South Africa’s tough economic conditions have taken their toll on Barclays Africa [JSE:BGA], with the bank’s revenue falling by 1%. It still outperformed its UK counterpart, which felt the effect of its Africa sale in June.
Barclays Africa reported a solid financial performance for the first half of the year, with the bank’s half-year profit increasing by 7%. Headline earnings rose to R7.8bn.
The bank said it demonstrated continued resilience in a deteriorating economic environment, despite revenue decreasing to R36bn. Its return on equity also rose to 16.8% from 16.1%.
But group revenue declined 1% to R36bn, given a deteriorating economic environment in South Africa, which in turn caused pre-provision profit to decline 6%, the bank said.
South Africa, the bank’s largest market, is in a technical recession after gross domestic product shrank 0.7% on an annualised basis in the first quarter.
This was the first time Barclays Africa released financial results since UK-based Barclays’ sale of its stakeholding two months ago.
It said successful separation from Barclays will be an overarching priority for Barclays Africa over the next three years.
“Our results today are testament to the resilience of our business and the momentum we are creating,” said Barclays Africa chief executive Maria Ramos. “We expect the economic environment to remain challenging, but we believe the long-term opportunities remain attractive.”

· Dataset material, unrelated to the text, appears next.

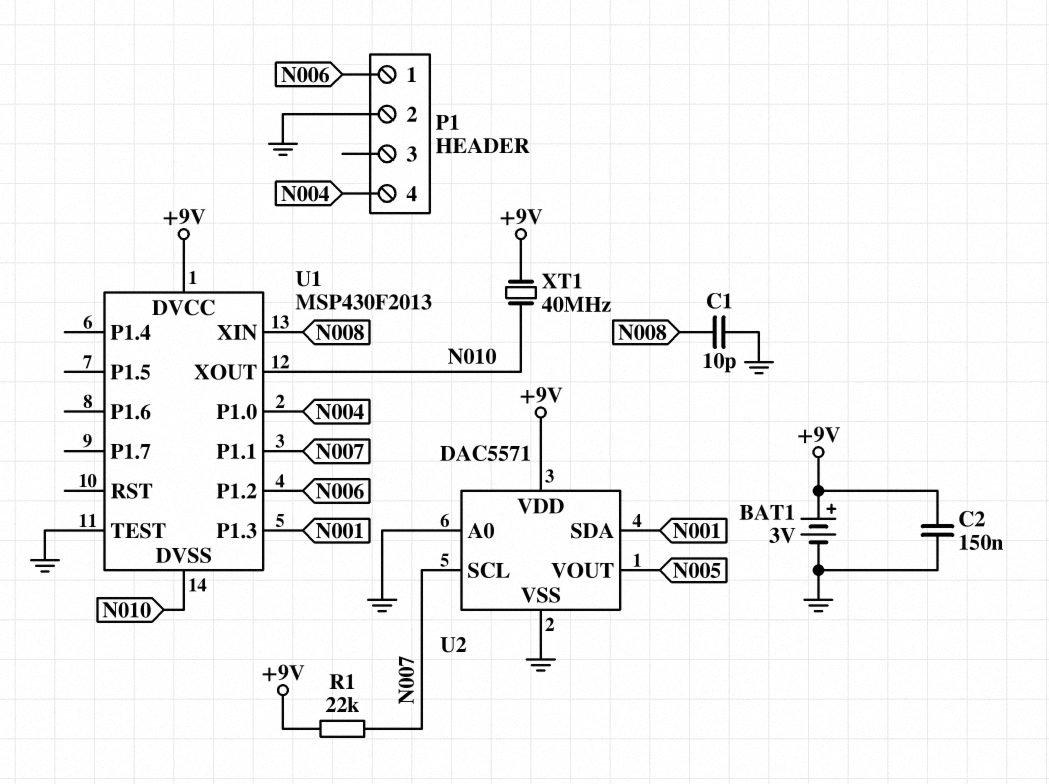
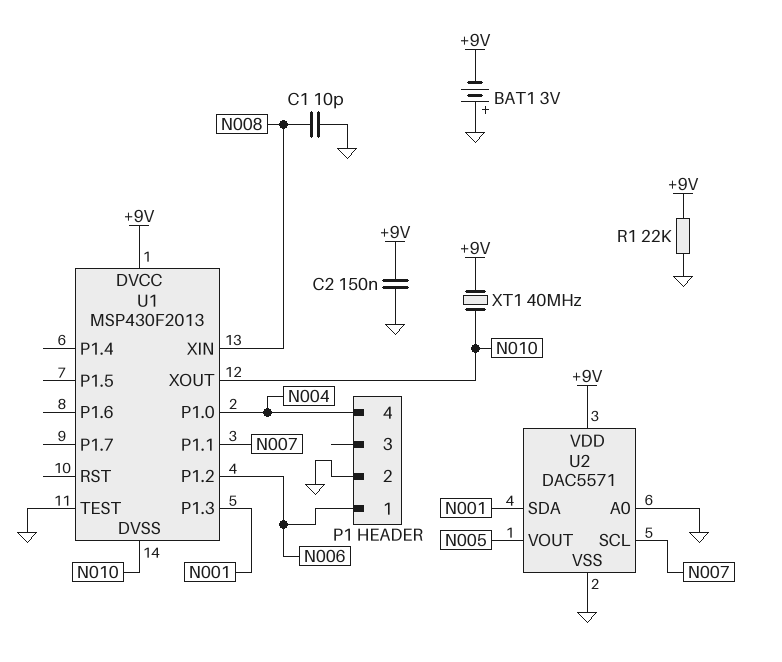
BAT1: 3V (plus +9V, minus GND) -> 3V (plus GND, minus +9V)
R1: 22k (+9V, N007) -> 22k (+9V, GND)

Barclays Africa’s headline earnings jump was driven by strong earnings growth in its other African operations. But positive earnings growth in South Africa, on the back of strong growth in corporate banking, also helped the banking giant along.
Credit impairments declined 27% from a high base in the first half of 2016 and effective cost containment helped achieve a cost-to-income ratio of 55.6%.
The bank’s balance sheet stands at R1.1trn, with strong capital adequacy and liquidity reserve positions
“We are presenting a set of results that demonstrate the real value of the 2013 acquisition of the Barclays businesses in Africa,” said Ramos. “They are proving their worth in yielding a strong performance for the first half, even as our biggest market, South Africa, has suffered the impact of an economic downturn.”
In June Barclays sold R37.71m worth of its shares – 286 million shares at R132 each. This was the biggest ever transaction of its kind in the local market at R37.7bn.
This follows the sale of 12.2% of its stake in May 2016, where its shareholding was reduced to 50%. Bloomberg reported that Barclays first bought Absa in 2005. Its 60% holding grew to 62% in 2013, following a reshuffle exercise where Absa took over Barclays’ operations in eight African countries.
The sale created an opportunity for the Public Investment Corporation to grow its shareholding by 7% to 14.9%, making it the second biggest shareholder in Barclays Africa.
The bank said that for the remainder of the year, Barclays Africa will place priority focus on its retail and business bank performance in South Africa and on driving opportunities in its businesses outside South Africa.